### DATA TO EXAMINE
= = = = = = =

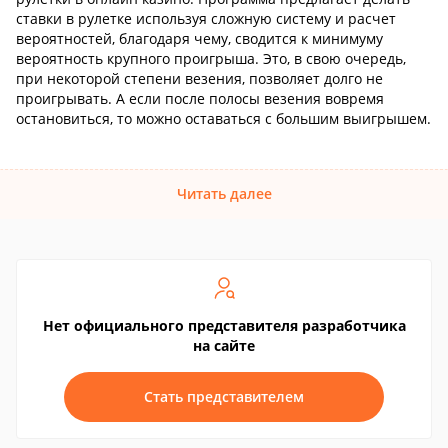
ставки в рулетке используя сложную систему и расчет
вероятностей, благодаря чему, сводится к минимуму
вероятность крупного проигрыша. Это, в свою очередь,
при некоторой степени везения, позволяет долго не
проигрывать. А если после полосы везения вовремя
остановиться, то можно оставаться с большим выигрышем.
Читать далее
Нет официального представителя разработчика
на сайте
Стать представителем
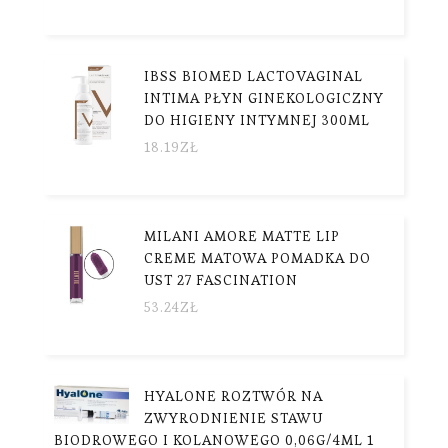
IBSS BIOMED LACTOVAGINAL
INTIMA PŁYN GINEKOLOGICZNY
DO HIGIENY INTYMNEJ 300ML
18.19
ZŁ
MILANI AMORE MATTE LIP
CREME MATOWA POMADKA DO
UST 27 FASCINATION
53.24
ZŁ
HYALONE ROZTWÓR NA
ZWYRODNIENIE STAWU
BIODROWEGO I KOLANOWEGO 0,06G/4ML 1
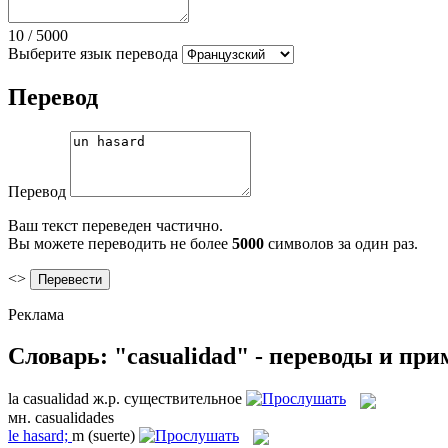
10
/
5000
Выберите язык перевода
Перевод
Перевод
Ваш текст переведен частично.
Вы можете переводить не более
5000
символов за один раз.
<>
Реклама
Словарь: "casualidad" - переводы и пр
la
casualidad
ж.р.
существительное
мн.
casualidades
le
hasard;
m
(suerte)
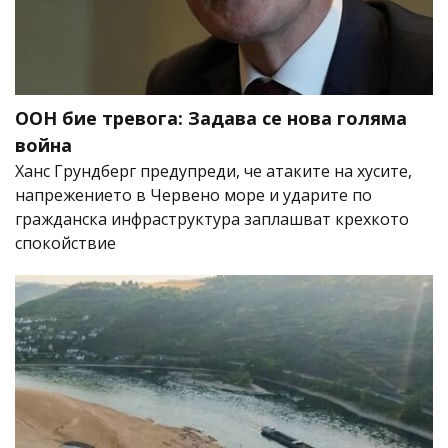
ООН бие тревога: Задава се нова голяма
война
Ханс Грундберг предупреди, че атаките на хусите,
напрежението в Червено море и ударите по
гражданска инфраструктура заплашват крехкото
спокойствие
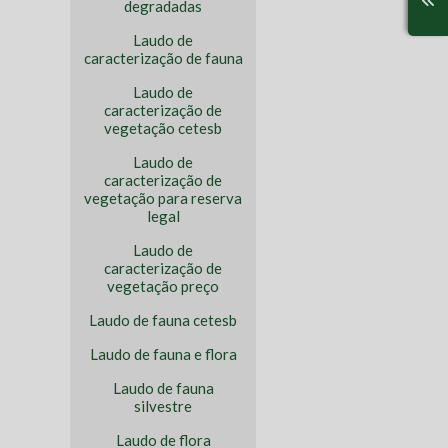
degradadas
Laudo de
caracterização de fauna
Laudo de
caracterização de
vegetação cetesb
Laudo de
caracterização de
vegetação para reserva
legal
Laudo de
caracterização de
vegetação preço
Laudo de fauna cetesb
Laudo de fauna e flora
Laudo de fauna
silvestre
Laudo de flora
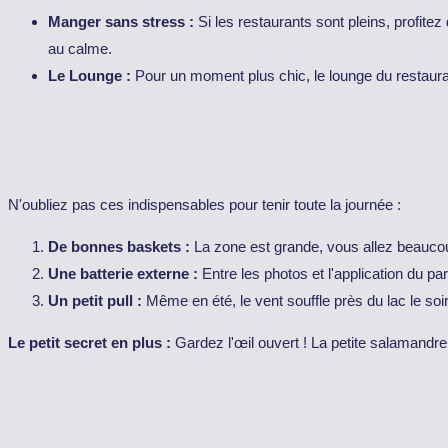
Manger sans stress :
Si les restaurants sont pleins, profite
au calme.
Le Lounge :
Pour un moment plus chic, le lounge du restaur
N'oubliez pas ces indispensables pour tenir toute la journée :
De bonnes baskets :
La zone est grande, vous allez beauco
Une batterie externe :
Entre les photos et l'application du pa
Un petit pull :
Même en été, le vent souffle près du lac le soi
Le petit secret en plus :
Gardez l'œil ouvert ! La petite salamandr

= = = = = = =

### TO DO
Return the listing above word for word. Keep the images out.

### ANSWER BOX
ставки в рулетке используя сложную систему и расчет
вероятностей, благодаря чему, сводится к минимуму
вероятность крупного проигрыша. Это, в свою очередь,
при некоторой степени везения, позволяет долго не
проигрывать. А если после полосы везения вовремя
остановиться, то можно оставаться с большим выигрышем.
Читать далее
Нет официального представителя разработчика
на сайте
Стать представителем
IBSS BIOMED LACTOVAGINAL
INTIMA PŁYN GINEKOLOGICZNY
DO HIGIENY INTYMNEJ 300ML
18.19
ZŁ
MILANI AMORE MATTE LIP
CREME MATOWA POMADKA DO
UST 27 FASCINATION
53.24
ZŁ
HYALONE ROZTWÓR NA
ZWYRODNIENIE STAWU
BIODROWEGO I KOLANOWEGO 0,06G/4ML 1
10
/
5000
Выберите язык перевода
Перевод
Перевод
Ваш текст переведен частично.
Вы можете переводить не более
5000
символов за один раз.
<>
Реклама
Словарь: "casualidad" - переводы и пр
la
casualidad
ж.р.
существительное
мн.
casualidades
le
hasard;
m
(suerte)
ООН бие тревога: Задава се нова голяма
война
Ханс Грундберг предупреди, че атаките на хусите,
напрежението в Червено море и ударите по
гражданска инфраструктура заплашват крехкото
спокойствие
degradadas
Laudo de
caracterização de fauna
Laudo de
caracterização de
vegetação cetesb
Laudo de
caracterização de
vegetação para reserva
legal
Laudo de
caracterização de
vegetação preço
Laudo de fauna cetesb
Laudo de fauna e flora
Laudo de fauna
silvestre
Laudo de flora
Manger sans stress :
Si les restaurants sont pleins, profite
au calme.
Le Lounge :
Pour un moment plus chic, le lounge du restaur
N'oubliez pas ces indispensables pour tenir toute la journée :
De bonnes baskets :
La zone est grande, vous allez beauco
Une batterie externe :
Entre les photos et l'application du pa
Un petit pull :
Même en été, le vent souffle près du lac le soi
Le petit secret en plus :
Gardez l'œil ouvert ! La petite salamandr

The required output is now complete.